Now we join the result to the original geodataframe.

# join the sums to the original data frame
res_full = comm_clip.merge(distance_df,
                           on = "id",
                           how = 'inner')

Finally, we can plot our result!

import matplotlib.ticker
fig, ax = plt.subplots(figsize=(7, 7))

ax = res_full.plot(column = "distance", legend = True, ax = ax)
fig = ax.figure
label_format = '{:,.0f}'
cb_ax = fig.axes[1]
ticks_loc = cb_ax.get_yticks().tolist()
cb_ax.yaxis.set_major_locator(matplotlib.ticker.FixedLocator(ticks_loc))
cb_ax.set_yticklabels([label_format.format(x) for x in ticks_loc])
ax.set_axis_off()
ax.set_title("Distance Traveled by Ships in Kilometers")
plt.show()

From here we can do any additional geopandas operations we might be interested in.
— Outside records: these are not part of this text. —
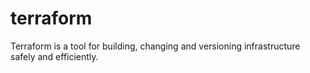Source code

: # terraform
Terraform is a tool for building, changing and versioning infrastructure safely and efficiently.
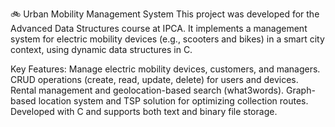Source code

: 🚲 Urban Mobility Management System
This project was developed for the Advanced Data Structures course at IPCA. It implements a management system for electric mobility devices (e.g., scooters and bikes) in a smart city context, using dynamic data structures in C.

Key Features:
Manage electric mobility devices, customers, and managers.
CRUD operations (create, read, update, delete) for users and devices.
Rental management and geolocation-based search (what3words).
Graph-based location system and TSP solution for optimizing collection routes.
Developed with C and supports both text and binary file storage.

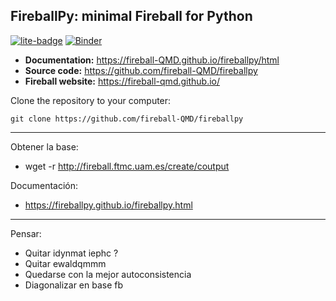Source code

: ## FireballPy: minimal Fireball for Python

[![lite-badge](https://jupyterlite.rtfd.io/en/latest/_static/badge.svg)](https://fireball-QMD.github.io/fireballpy/html/_static/lab)
[![Binder](https://mybinder.org/badge_logo.svg)](https://mybinder.org/v2/gh/fireball-QMD/fireballpy/HEAD?labpath=examples/fireballpy_skeleton.ipynb)

- **Documentation:** <https://fireball-QMD.github.io/fireballpy/html>
- **Source code:** <https://github.com/fireball-QMD/fireballpy>
- **Fireball website:** <https://fireball-qmd.github.io/>

Clone the repository to your computer:

    git clone https://github.com/fireball-QMD/fireballpy

------------------------

Obtener la base:

- wget -r  http://fireball.ftmc.uam.es/create/coutput

Documentación:

- https://fireballpy.github.io/fireballpy.html

------------------------

Pensar:

-  Quitar idynmat iephc ?
-  Quitar ewaldqmmm 
-  Quedarse con la mejor autoconsistencia
-  Diagonalizar en base fb  
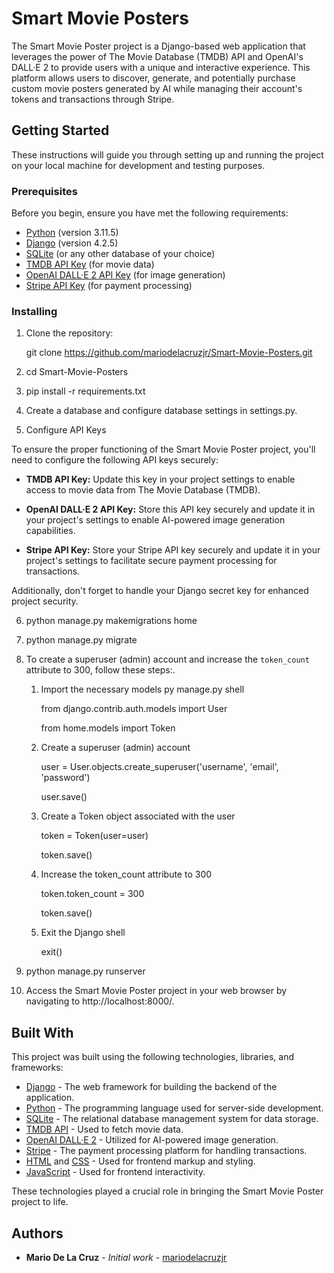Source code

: # Smart Movie Posters

The Smart Movie Poster project is a Django-based web application that leverages the power of The Movie Database (TMDB) API and OpenAI's DALL·E 2 to provide users with a unique and interactive experience. This platform allows users to discover, generate, and potentially purchase custom movie posters generated by AI while managing their account's tokens and transactions through Stripe.

## Getting Started

These instructions will guide you through setting up and running the project on your local machine for development and testing purposes.

### Prerequisites

Before you begin, ensure you have met the following requirements:
- [Python](https://www.python.org/) (version 3.11.5)
- [Django](https://www.djangoproject.com/) (version 4.2.5)
- [SQLite](https://www.sqlite.org/) (or any other database of your choice)
- [TMDB API Key](https://www.themoviedb.org/documentation/api) (for movie data)
- [OpenAI DALL·E 2 API Key](https://beta.openai.com/signup/) (for image generation)
- [Stripe API Key](https://stripe.com/docs/keys) (for payment processing)


### Installing

1. Clone the repository:
   
   git clone https://github.com/mariodelacruzjr/Smart-Movie-Posters.git

2. cd Smart-Movie-Posters

3. pip install -r requirements.txt

4. Create a database and configure database settings in settings.py.

5. Configure API Keys

To ensure the proper functioning of the Smart Movie Poster project, you'll need to configure the following API keys securely:

- **TMDB API Key:** Update this key in your project settings to enable access to movie data from The Movie Database (TMDB).

- **OpenAI DALL·E 2 API Key:** Store this API key securely and update it in your project's settings to enable AI-powered image generation capabilities.

- **Stripe API Key:** Store your Stripe API key securely and update it in your project's settings to facilitate secure payment processing for transactions.

Additionally, don't forget to handle your Django secret key for enhanced project security.


6. python manage.py makemigrations home

7. python manage.py migrate

8. To create a superuser (admin) account and increase the `token_count` attribute to 300, follow these steps:.

   1. Import the necessary models
      py manage.py shell
   
      from django.contrib.auth.models import User
      
      from home.models import Token
   
   3. Create a superuser (admin) account
      
      user = User.objects.create_superuser('username', 'email', 'password')
   
      user.save()
   
   4. Create a Token object associated with the user
      
      token = Token(user=user)
      
      token.save()
   
   6. Increase the token_count attribute to 300
      
      token.token_count = 300
      
      token.save()
   
   8. Exit the Django shell
      
      exit()

10. python manage.py runserver

11. Access the Smart Movie Poster project in your web browser by navigating to http://localhost:8000/.

## Built With

This project was built using the following technologies, libraries, and frameworks:

- [Django](https://www.djangoproject.com/) - The web framework for building the backend of the application.
- [Python](https://www.python.org/) - The programming language used for server-side development.
- [SQLite](https://www.sqlite.org/) - The relational database management system for data storage.
- [TMDB API](https://www.themoviedb.org/documentation/api) - Used to fetch movie data.
- [OpenAI DALL·E 2](https://beta.openai.com/signup/) - Utilized for AI-powered image generation.
- [Stripe](https://stripe.com/) - The payment processing platform for handling transactions.
- [HTML](https://developer.mozilla.org/en-US/docs/Web/HTML) and [CSS](https://developer.mozilla.org/en-US/docs/Web/CSS) - Used for frontend markup and styling.
- [JavaScript](https://developer.mozilla.org/en-US/docs/Web/JavaScript) - Used for frontend interactivity.

These technologies played a crucial role in bringing the Smart Movie Poster project to life.

## Authors

* **Mario De La Cruz** - *Initial work* - [mariodelacruzjr](https://github.com/mariodelacruzjr)
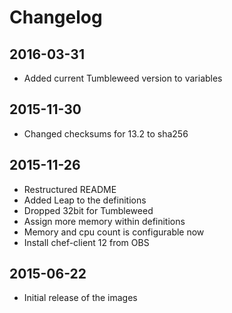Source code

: # Changelog


## 2016-03-31

* Added current Tumbleweed version to variables


## 2015-11-30

* Changed checksums for 13.2 to sha256


## 2015-11-26

* Restructured README
* Added Leap to the definitions
* Dropped 32bit for Tumbleweed
* Assign more memory within definitions
* Memory and cpu count is configurable now
* Install chef-client 12 from OBS


## 2015-06-22

* Initial release of the images
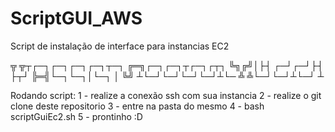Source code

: # ScriptGUI_AWS
Script de instalação de interface para instancias EC2 

╦  ╦┬┌─┐┌─┐┌─┐┌─┐┬─┐  ╔═╗┌─┐┌─┐┬┌─┐┌┬┐
╚╗╔╝│├┤ ┌─┘┌─┘├┤ ├┬┘  ╠═╣└─┐└─┐│└─┐ │ 
 ╚╝ ┴└─┘└─┘└─┘└─┘┴└─  ╩ ╩└─┘└─┘┴└─┘ ┴ 
   
  Rodando script:
  1 - realize a conexão ssh com sua instancia 
  2 - realize o git clone deste repositorio
  3 - entre na pasta do mesmo
  4 - bash scriptGuiEc2.sh
  5 - prontinho :D
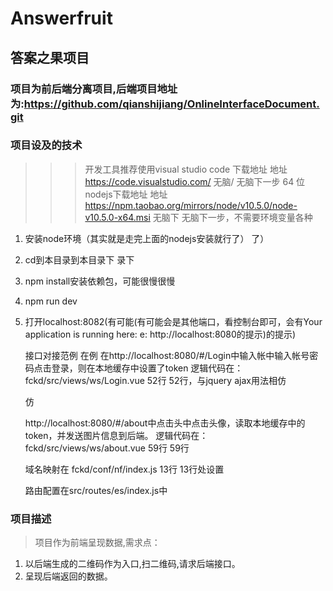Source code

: # Answerfruit

## 答案之果项目

### 项目为前后端分离项目,后端项目地址为:https://github.com/qianshijiang/OnlineInterfaceDocument.git

### 项目设及的技术

>>> 开发工具推荐使用visual studio code
   下载地址 地址 https://code.visualstudio.com/ 无脑/ 无脑下一步
   64 位
   nodejs下载地址
   地址
   https://npm.taobao.org/mirrors/node/v10.5.0/node-v10.5.0-x64.msi
   无脑下
   无脑下一步，不需要环境变量各种
   
1. 安装node环境（其实就是走完上面的nodejs安装就行了）
   了）
2. cd到本目录到本目录下
   录下
3. npm install安装依赖包，可能很慢很慢
4. npm run dev
5. 打开localhost:8082(有可能(有可能会是其他端口，看控制台即可，会有Your application is running here: e: http://localhost:8080的提示)的提示)
   
   接口对接范例
   在例
   在http://localhost:8080/#/Login中输入帐中输入帐号密码点击登录，则在本地缓存中设置了token
   逻辑代码在：fckd/src/views/ws/Login.vue 52行 52行，与jquery ajax用法相仿
   
   仿
   
   http://localhost:8080/#/about中点击头中点击头像，读取本地缓存中的token，并发送图片信息到后端。
   逻辑代码在：fckd/src/views/ws/about.vue 59行 59行
   
   域名映射在 fckd/conf/nf/index.js 13行 13行处设置
   
   路由配置在src/routes/es/index.js中

### 项目描述

> 项目作为前端呈现数据,需求点：
1. 以后端生成的二维码作为入口,扫二维码,请求后端接口。
2. 呈现后端返回的数据。

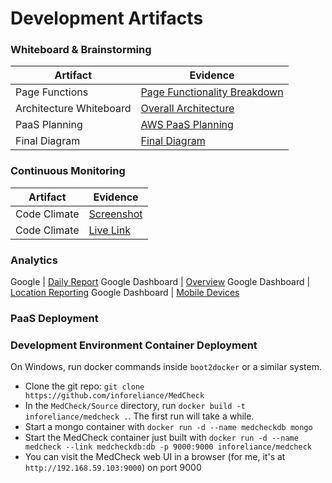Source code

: # Development Artifacts

### Whiteboard & Brainstorming
Artifact | Evidence 
--- | --- 
Page Functions | [Page Functionality Breakdown](https://github.com/inforeliance/MedCheck/blob/master/Artifacts/Development/PageFunctionWhiteboard.JPG)
Architecture Whiteboard | [Overall Architecture](https://github.com/inforeliance/MedCheck/blob/master/Artifacts/Development/ArchitectureWhiteboard.jpg)
PaaS Planning | [AWS PaaS Planning](https://github.com/inforeliance/MedCheck/blob/master/Artifacts/Development/PaaSplanWhiteboard.jpg)
Final Diagram | [Final Diagram](https://github.com/inforeliance/MedCheck/blob/master/Artifacts/Development/ArchitecturalDiagram.png)

### Continuous Monitoring
Artifact | Evidence 
--- | --- 
Code Climate | [Screenshot](https://github.com/inforeliance/MedCheck/blob/master/Artifacts/Development/CodeClimateMonitoring.png)
Code Climate | [Live Link](https://codeclimate.com/github/inforeliance/MedCheck)

### Analytics
Google | [Daily Report](https://github.com/inforeliance/MedCheck/blob/master/Artifacts/Development/GoogleAnalytics.pdf)
Google Dashboard | [Overview](https://github.com/inforeliance/MedCheck/blob/master/Artifacts/Development/GoogleAnalyticsOverview.png)
Google Dashboard | [Location Reporting](https://github.com/inforeliance/MedCheck/blob/master/Artifacts/Development/GoogleAnalyticsLocation.png)
Google Dashboard | [Mobile Devices](https://github.com/inforeliance/MedCheck/blob/master/Artifacts/Development/GoogleAnalyticsMobile.png)


### PaaS Deployment

### Development Environment Container Deployment 

On Windows, run docker commands inside `boot2docker` or a similar system.

- Clone the git repo: `git clone https://github.com/inforeliance/MedCheck`
- In the `MedCheck/Source` directory, run `docker build -t inforeliance/medcheck .`. The first run will take a while.
- Start a mongo container with `docker run -d --name medcheckdb mongo`
- Start the MedCheck container just built with `docker run -d --name medcheck --link medcheckdb:db -p 9000:9000 inforeliance/medcheck`
- You can visit the MedCheck web UI in a browser (for me, it's at `http://192.168.59.103:9000`) on port 9000


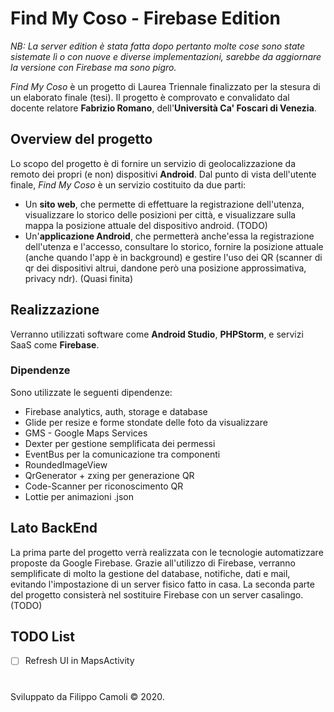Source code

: # Find My Coso - Firebase Edition

_NB: La server edition è stata fatta dopo pertanto molte cose sono state sistemate lì o con nuove e diverse implementazioni, sarebbe da aggiornare la versione con Firebase ma sono pigro._

_Find My Coso_ è un progetto di Laurea Triennale finalizzato per la stesura di un elaborato finale (tesi).
Il progetto è comprovato e convalidato dal docente relatore **Fabrizio Romano**, dell'**Università Ca' Foscari di Venezia**.

## Overview del progetto
Lo scopo del progetto è di fornire un servizio di geolocalizzazione da remoto dei propri (e non) dispositivi **Android**.
Dal punto di vista dell'utente finale, _Find My Coso_ è un servizio costituito da due parti:
* Un **sito web**, che permette di effettuare la registrazione dell'utenza, visualizzare lo storico delle posizioni per città, e visualizzare sulla mappa la posizione attuale del dispositivo android. (TODO)
* Un'**applicazione Android**, che permetterà anche'essa la registrazione dell'utenza e l'accesso, consultare lo storico, fornire la posizione attuale (anche quando l'app è in background) e gestire l'uso dei QR (scanner di qr dei dispositivi altrui, dandone però una posizione approssimativa, privacy ndr). (Quasi finita)

## Realizzazione
Verranno utilizzati software come **Android Studio**, **PHPStorm**, e servizi SaaS come **Firebase**.

### Dipendenze
Sono utilizzate le seguenti dipendenze:
* Firebase analytics, auth, storage e database
* Glide per resize e forme stondate delle foto da visualizzare
* GMS - Google Maps Services
* Dexter per gestione semplificata dei permessi
* EventBus per la comunicazione tra componenti
* RoundedImageView
* QrGenerator + zxing per generazione QR
* Code-Scanner per riconoscimento QR
* Lottie per animazioni .json

## Lato BackEnd
La prima parte del progetto verrà realizzata con le tecnologie automatizzare proposte da Google Firebase.
Grazie all'utilizzo di Firebase, verranno semplificate di molto la gestione del database, notifiche, dati e mail, evitando l'impostazione di un server fisico fatto in casa.
La seconda parte del progetto consisterà nel sostituire Firebase con un server casalingo. (TODO)

## TODO List
- [ ] Refresh UI in MapsActivity

# 
Sviluppato da Filippo Camoli © 2020.
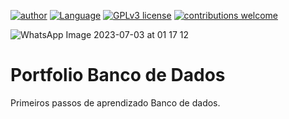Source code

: [![author](https://img.shields.io/badge/Author-AdailsonAlves-blue.svg)](https://github.com/adaylson99) [![Language](https://img.shields.io/badge/Language-Postgre|SQL-green.svg)](https://www.postgresql.org/) [![GPLv3 license](https://img.shields.io/badge/License-GPLv3-red.svg)](http://perso.crans.org/besson/LICENSE.html) [![contributions welcome](https://img.shields.io/badge/Contributions-Welcome-brightgreen.svg?style=flat)](https://github.com/aasouzaconsult/Cientista-de-Dados)

![WhatsApp Image 2023-07-03 at 01 17 12](https://github.com/adaylson99/Teste_repositorio/assets/137455643/ee63dfaf-81d4-43a2-b888-e67ea50cd623)
# Portfolio Banco de Dados
Primeiros passos de aprendizado Banco de dados.
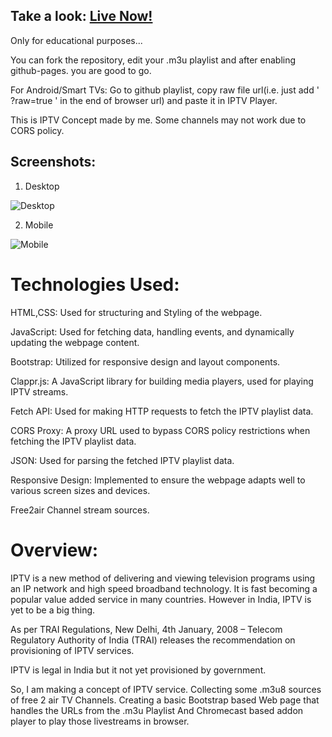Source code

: ## Take a look: [Live Now!](https://pratikkarbhal.github.io/CustomIPTVm3u8/) 
Only for educational purposes...

You can fork the repository, edit your .m3u playlist and after enabling github-pages. you are good to go.

For Android/Smart TVs: Go to github playlist, copy raw file url(i.e. just add ' ?raw=true ' in the end of browser url) and paste it in IPTV Player.

This is IPTV Concept made by me.
Some channels may not work due to CORS policy.


## Screenshots:
1. Desktop

![Desktop](https://github.com/pratikkarbhal/CustomIPTVm3u8/blob/main/desktop.gif)

2. Mobile

![Mobile](https://github.com/pratikkarbhal/CustomIPTVm3u8/blob/main/mobile.gif)


#

# Technologies Used:
HTML,CSS: Used for structuring and Styling of the webpage.

JavaScript: Used for fetching data, handling events, and dynamically updating the webpage content.

Bootstrap: Utilized for responsive design and layout components.

Clappr.js: A JavaScript library for building media players, used for playing IPTV streams.

Fetch API: Used for making HTTP requests to fetch the IPTV playlist data.

CORS Proxy: A proxy URL used to bypass CORS policy restrictions when fetching the IPTV playlist data.

JSON: Used for parsing the fetched IPTV playlist data.

Responsive Design: Implemented to ensure the webpage adapts well to various screen sizes and devices.

Free2air Channel stream sources.


#

# Overview:

IPTV is a new method of delivering and viewing television programs using an IP network and high speed broadband technology. It is fast becoming a popular value added service in many countries. 
However in India, IPTV is yet to be a big thing.

As per TRAI Regulations,
New Delhi, 4th January, 2008 – Telecom Regulatory Authority of India (TRAI) releases the recommendation on provisioning of IPTV services. 

IPTV is legal in India but it not yet provisioned by government.

So, I am making a concept of IPTV service.
Collecting some .m3u8 sources of free 2 air TV Channels.
Creating a basic Bootstrap based Web page that handles the URLs from the .m3u Playlist And Chromecast based addon player to play those livestreams in browser.
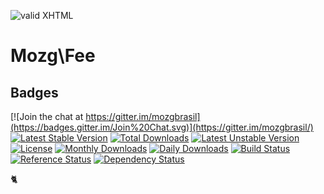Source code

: [checkmark]: https://raw.githubusercontent.com/mozgbrasil/mozgbrasil.github.io/master/assets/images/logos/logo_32_32.png "MOZG"
![valid XHTML][checkmark]

[psr4]: http://www.php-fig.org/psr/psr-4/
[requerimentos]: http://mozgbrasil.github.io/requerimentos/
[getcomposer]: https://getcomposer.org/
[uninstall-mods]: https://getcomposer.org/doc/03-cli.md#remove
[artigo-composer]: http://mozg.com.br/ubuntu/composer
[ioncube-loader]: http://www.ioncube.com/loaders.php
[acordo]: http://mozg.com.br/acordo-licenca-usuario-final/

# Mozg\Fee


## Badges

[![Join the chat at https://gitter.im/mozgbrasil](https://badges.gitter.im/Join%20Chat.svg)](https://gitter.im/mozgbrasil/)
[![Latest Stable Version](https://poser.pugx.org/mozgbrasil/magento-fee-php_54/v/stable)](https://packagist.org/packages/mozgbrasil/magento-fee-php_54)
[![Total Downloads](https://poser.pugx.org/mozgbrasil/magento-fee-php_54/downloads)](https://packagist.org/packages/mozgbrasil/magento-fee-php_54)
[![Latest Unstable Version](https://poser.pugx.org/mozgbrasil/magento-fee-php_54/v/unstable)](https://packagist.org/packages/mozgbrasil/magento-fee-php_54)
[![License](https://poser.pugx.org/mozgbrasil/magento-fee-php_54/license)](https://packagist.org/packages/mozgbrasil/magento-fee-php_54)
[![Monthly Downloads](https://poser.pugx.org/mozgbrasil/magento-fee-php_54/d/monthly)](https://packagist.org/packages/mozgbrasil/magento-fee-php_54)
[![Daily Downloads](https://poser.pugx.org/mozgbrasil/magento-fee-php_54/d/daily)](https://packagist.org/packages/mozgbrasil/magento-fee-php_54)
[![Build Status](https://travis-ci.org/mozgbrasil/magento-fee-php_54.svg?branch=master)](https://travis-ci.org/mozgbrasil/magento-fee-php_54)
[![Reference Status](https://www.versioneye.com/php/mozgbrasil:magento-fee-php_54/reference_badge.svg?style=flat-square)](https://www.versioneye.com/php/mozgbrasil:magento-fee-php_54/references)
[![Dependency Status](https://www.versioneye.com/php/mozgbrasil:magento-fee-php_54/1.0.0/badge?style=flat-square)](https://www.versioneye.com/php/mozgbrasil:magento-fee-php_54/1.0.0)

:cat2:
For example, what if we want to calculate the total distance by registration area (a superset of fishing district). We can do that using dissolve from geopandas.

reg_area = res_full.dissolve(by = "REGISTRATION_AREA_NAME", 
                             aggfunc = 'sum',
                             numeric_only = True)

Let’s have a look at the same plot as before, but this time over our aggregated data.

fig, ax = plt.subplots(figsize=(7, 7))

ax = reg_area.plot(column = "distance", legend = True, ax = ax)
fig = ax.figure
label_format = '{:,.0f}'
cb_ax = fig.axes[1]
ticks_loc = cb_ax.get_yticks().tolist()
cb_ax.yaxis.set_major_locator(matplotlib.ticker.FixedLocator(ticks_loc))
cb_ax.set_yticklabels([label_format.format(x) for x in ticks_loc])
ax.set_axis_off()
ax.set_title("Distance Traveled by Ships in Kilometers")
plt.show()

9.7 Summary

We covered a lot of ground here, so let’s recap some of the high level points:

  • Raster data consist of regularly gridded values, and can be represented in python as an array
  • Vector data consist of any number of points, that might be connected, and is represented in python as a geodataframe
  • We can do geospatial operations like changing the projection or cropping the data to a particular extent on both raster and vector data
  • You can use vector data to help analyze raster data (and vice versa!) by rasterizing the vector data and using numpy operations on the resulting array.